Exercise prompt: Exact copies of all the lines below are required, with the pictures omitted.

• • • • • • •

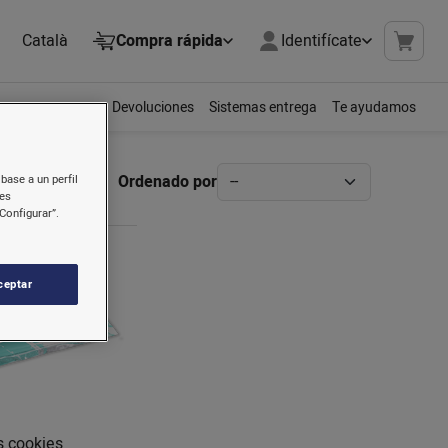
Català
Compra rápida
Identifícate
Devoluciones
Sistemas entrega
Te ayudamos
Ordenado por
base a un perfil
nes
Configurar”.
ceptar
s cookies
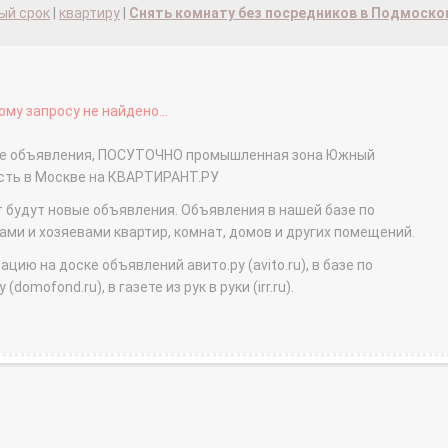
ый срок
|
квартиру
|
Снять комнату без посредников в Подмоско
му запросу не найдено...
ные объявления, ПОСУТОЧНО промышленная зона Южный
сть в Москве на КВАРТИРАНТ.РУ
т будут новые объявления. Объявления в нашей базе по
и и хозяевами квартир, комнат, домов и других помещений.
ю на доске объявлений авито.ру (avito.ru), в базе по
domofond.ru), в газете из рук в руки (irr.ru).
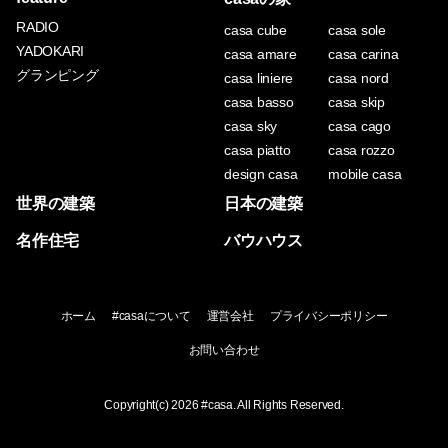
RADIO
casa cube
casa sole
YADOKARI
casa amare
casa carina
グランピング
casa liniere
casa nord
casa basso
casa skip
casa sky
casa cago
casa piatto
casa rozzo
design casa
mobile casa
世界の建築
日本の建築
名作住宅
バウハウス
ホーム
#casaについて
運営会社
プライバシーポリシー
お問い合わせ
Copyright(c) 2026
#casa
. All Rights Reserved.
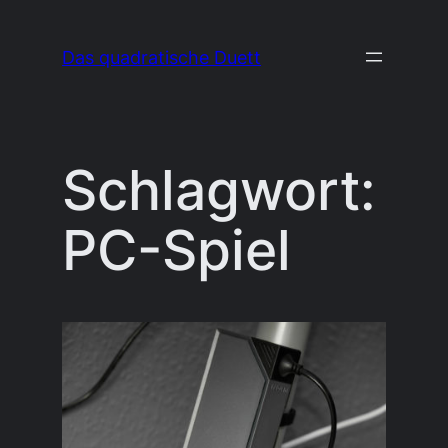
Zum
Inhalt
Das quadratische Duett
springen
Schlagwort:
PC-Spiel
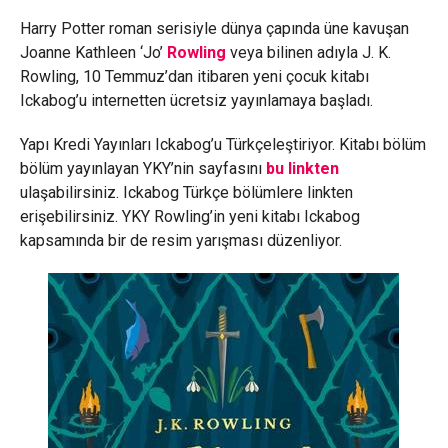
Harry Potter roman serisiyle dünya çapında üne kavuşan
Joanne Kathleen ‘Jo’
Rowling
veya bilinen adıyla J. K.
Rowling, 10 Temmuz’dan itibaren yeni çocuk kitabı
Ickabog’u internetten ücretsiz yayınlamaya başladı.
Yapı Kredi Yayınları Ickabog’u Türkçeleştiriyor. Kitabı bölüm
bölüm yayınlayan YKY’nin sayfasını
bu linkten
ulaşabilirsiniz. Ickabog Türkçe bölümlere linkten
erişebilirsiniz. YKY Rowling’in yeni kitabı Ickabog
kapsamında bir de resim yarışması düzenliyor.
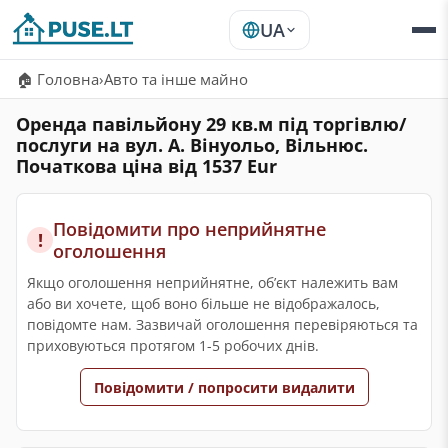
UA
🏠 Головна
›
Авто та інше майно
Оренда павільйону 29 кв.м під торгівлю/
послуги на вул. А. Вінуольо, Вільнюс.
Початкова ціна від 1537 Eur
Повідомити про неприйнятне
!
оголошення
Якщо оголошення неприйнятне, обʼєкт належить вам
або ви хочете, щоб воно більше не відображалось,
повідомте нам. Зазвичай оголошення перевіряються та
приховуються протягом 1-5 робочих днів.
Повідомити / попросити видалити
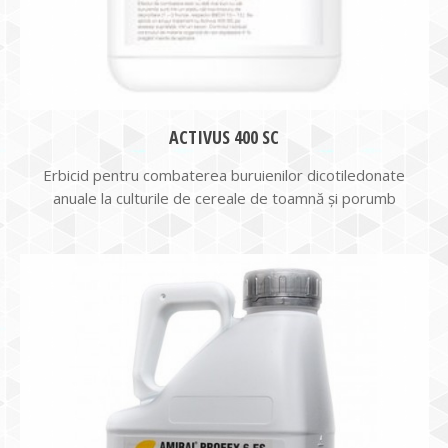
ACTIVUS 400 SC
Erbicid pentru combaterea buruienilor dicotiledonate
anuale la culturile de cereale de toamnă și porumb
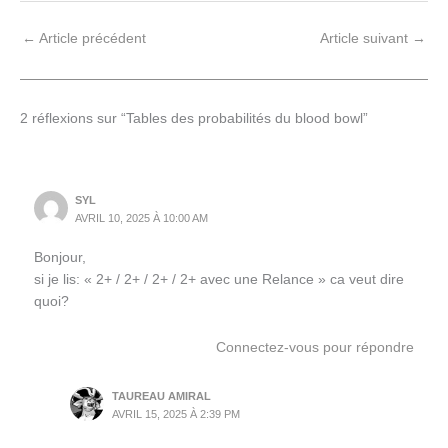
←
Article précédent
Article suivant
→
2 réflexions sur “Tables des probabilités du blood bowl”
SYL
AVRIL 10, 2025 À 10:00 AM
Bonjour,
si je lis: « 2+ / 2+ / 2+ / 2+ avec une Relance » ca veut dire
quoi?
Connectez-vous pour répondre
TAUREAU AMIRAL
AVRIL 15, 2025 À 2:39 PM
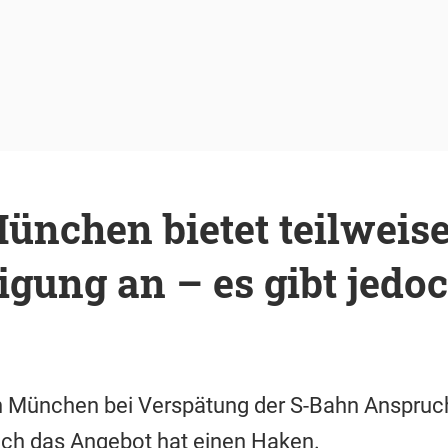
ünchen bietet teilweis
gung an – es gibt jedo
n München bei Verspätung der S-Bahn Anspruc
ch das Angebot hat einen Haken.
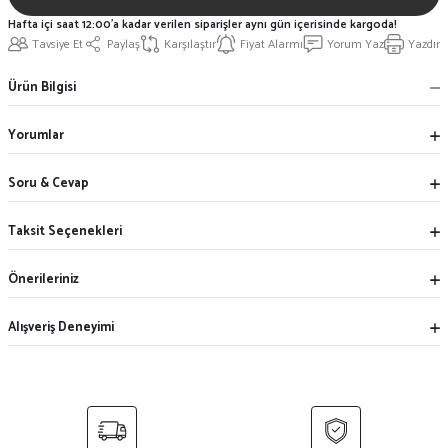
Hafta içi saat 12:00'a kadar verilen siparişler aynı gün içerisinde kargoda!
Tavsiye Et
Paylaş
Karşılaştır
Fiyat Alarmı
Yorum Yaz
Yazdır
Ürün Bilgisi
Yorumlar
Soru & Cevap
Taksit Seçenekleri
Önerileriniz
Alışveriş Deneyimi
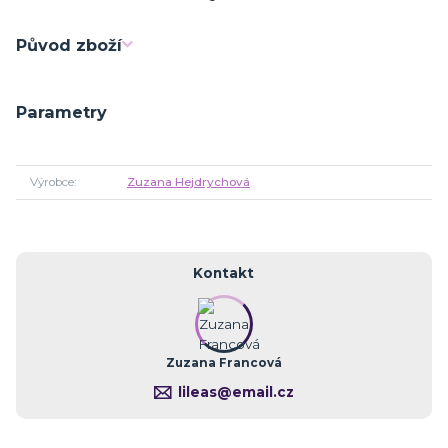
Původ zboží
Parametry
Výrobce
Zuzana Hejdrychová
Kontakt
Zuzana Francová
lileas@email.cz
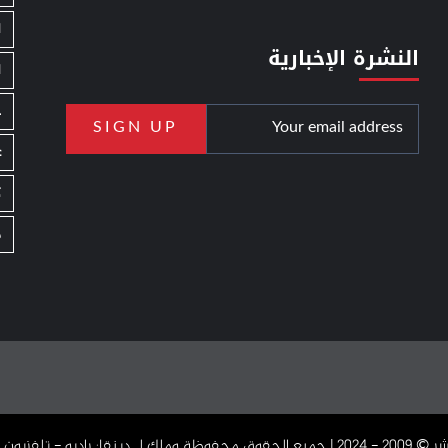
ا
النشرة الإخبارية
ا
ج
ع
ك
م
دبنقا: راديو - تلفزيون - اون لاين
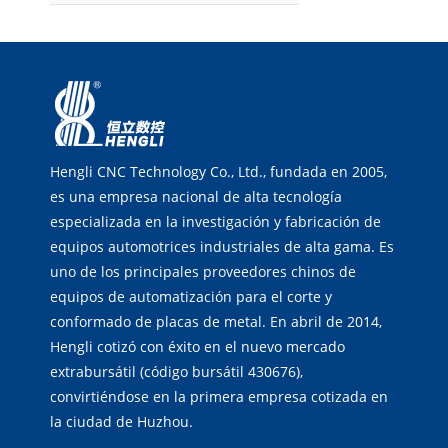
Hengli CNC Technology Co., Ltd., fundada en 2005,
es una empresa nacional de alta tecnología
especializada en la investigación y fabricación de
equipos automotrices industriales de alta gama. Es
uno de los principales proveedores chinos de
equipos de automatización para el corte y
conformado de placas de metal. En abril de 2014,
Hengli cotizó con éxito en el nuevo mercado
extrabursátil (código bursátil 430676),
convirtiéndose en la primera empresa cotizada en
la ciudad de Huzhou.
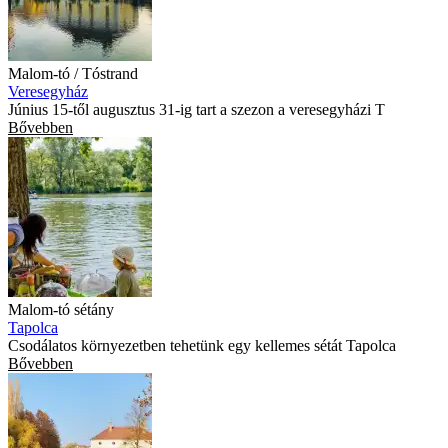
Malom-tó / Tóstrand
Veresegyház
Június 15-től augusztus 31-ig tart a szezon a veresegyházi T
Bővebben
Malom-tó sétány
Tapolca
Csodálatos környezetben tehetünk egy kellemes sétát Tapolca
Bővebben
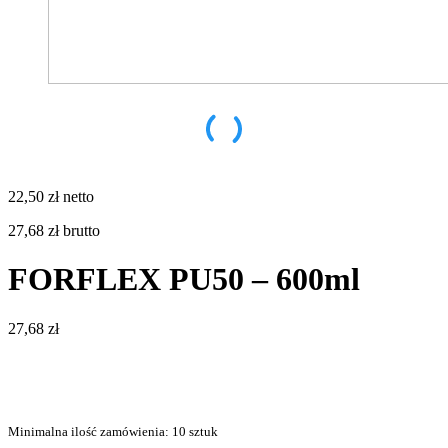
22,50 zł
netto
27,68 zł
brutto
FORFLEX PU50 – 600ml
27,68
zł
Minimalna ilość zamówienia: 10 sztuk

• • • • • • •

Problem solution:
Català
Compra rápida
Identifícate
Devoluciones
Sistemas entrega
Te ayudamos
Ordenado por
base a un perfil
nes
Configurar”.
ceptar
s cookies
ый срок
|
квартиру
|
Снять комнату без посредников в Подмоско
му запросу не найдено...
ные объявления, ПОСУТОЧНО промышленная зона Южный
сть в Москве на КВАРТИРАНТ.РУ
т будут новые объявления. Объявления в нашей базе по
и и хозяевами квартир, комнат, домов и других помещений.
ю на доске объявлений авито.ру (avito.ru), в базе по
domofond.ru), в газете из рук в руки (irr.ru).
RADIO
casa cube
casa sole
YADOKARI
casa amare
casa carina
グランピング
casa liniere
casa nord
casa basso
casa skip
casa sky
casa cago
casa piatto
casa rozzo
design casa
mobile casa
世界の建築
日本の建築
名作住宅
バウハウス
ホーム
#casaについて
運営会社
プライバシーポリシー
お問い合わせ
Copyright(c) 2026
#casa
. All Rights Reserved.
Zum
Inhalt
Das quadratische Duett
springen
Schlagwort:
PC-Spiel
Harry Potter roman serisiyle dünya çapında üne kavuşan
Joanne Kathleen ‘Jo’
Rowling
veya bilinen adıyla J. K.
Rowling, 10 Temmuz’dan itibaren yeni çocuk kitabı
Ickabog’u internetten ücretsiz yayınlamaya başladı.
Yapı Kredi Yayınları Ickabog’u Türkçeleştiriyor. Kitabı bölüm
bölüm yayınlayan YKY’nin sayfasını
bu linkten
ulaşabilirsiniz. Ickabog Türkçe bölümlere linkten
erişebilirsiniz. YKY Rowling’in yeni kitabı Ickabog
kapsamında bir de resim yarışması düzenliyor.
UA
🏠 Головна
›
Авто та інше майно
Оренда павільйону 29 кв.м під торгівлю/
послуги на вул. А. Вінуольо, Вільнюс.
Початкова ціна від 1537 Eur
Повідомити про неприйнятне
!
оголошення
Якщо оголошення неприйнятне, обʼєкт належить вам
або ви хочете, щоб воно більше не відображалось,
повідомте нам. Зазвичай оголошення перевіряються та
приховуються протягом 1-5 робочих днів.
Повідомити / попросити видалити
ACTIVUS 400 SC
Erbicid pentru combaterea buruienilor dicotiledonate
anuale la culturile de cereale de toamnă și porumb
←
Article précédent
Article suivant
→
2 réflexions sur “Tables des probabilités du blood bowl”
SYL
AVRIL 10, 2025 À 10:00 AM
Bonjour,
si je lis: « 2+ / 2+ / 2+ / 2+ avec une Relance » ca veut dire
quoi?
Connectez-vous pour répondre
TAUREAU AMIRAL
AVRIL 15, 2025 À 2:39 PM
ünchen bietet teilweis
gung an – es gibt jedo
n München bei Verspätung der S-Bahn Anspruc
ch das Angebot hat einen Haken.
Hafta içi saat 12:00'a kadar verilen siparişler aynı gün içerisinde kargoda!
Tavsiye Et
Paylaş
Karşılaştır
Fiyat Alarmı
Yorum Yaz
Yazdır
Ürün Bilgisi
Yorumlar
Soru & Cevap
Taksit Seçenekleri
Önerileriniz
Alışveriş Deneyimi
Původ zboží
Parametry
Výrobce
Zuzana Hejdrychová
Kontakt
Zuzana Francová
lileas@email.cz
ا
النشرة الإخبارية
ا
ج
ع
ك
م
دبنقا: راديو - تلفزيون - اون لاين
Hengli CNC Technology Co., Ltd., fundada en 2005,
es una empresa nacional de alta tecnología
especializada en la investigación y fabricación de
equipos automotrices industriales de alta gama. Es
uno de los principales proveedores chinos de
equipos de automatización para el corte y
conformado de placas de metal. En abril de 2014,
Hengli cotizó con éxito en el nuevo mercado
extrabursátil (código bursátil 430676),
convirtiéndose en la primera empresa cotizada en
la ciudad de Huzhou.
Malom-tó / Tóstrand
Veresegyház
Június 15-től augusztus 31-ig tart a szezon a veresegyházi T
Bővebben
Malom-tó sétány
Tapolca
Csodálatos környezetben tehetünk egy kellemes sétát Tapolca
Bővebben
22,50 zł
netto
27,68 zł
brutto
FORFLEX PU50 – 600ml
27,68
zł
Minimalna ilość zamówienia: 10 sztuk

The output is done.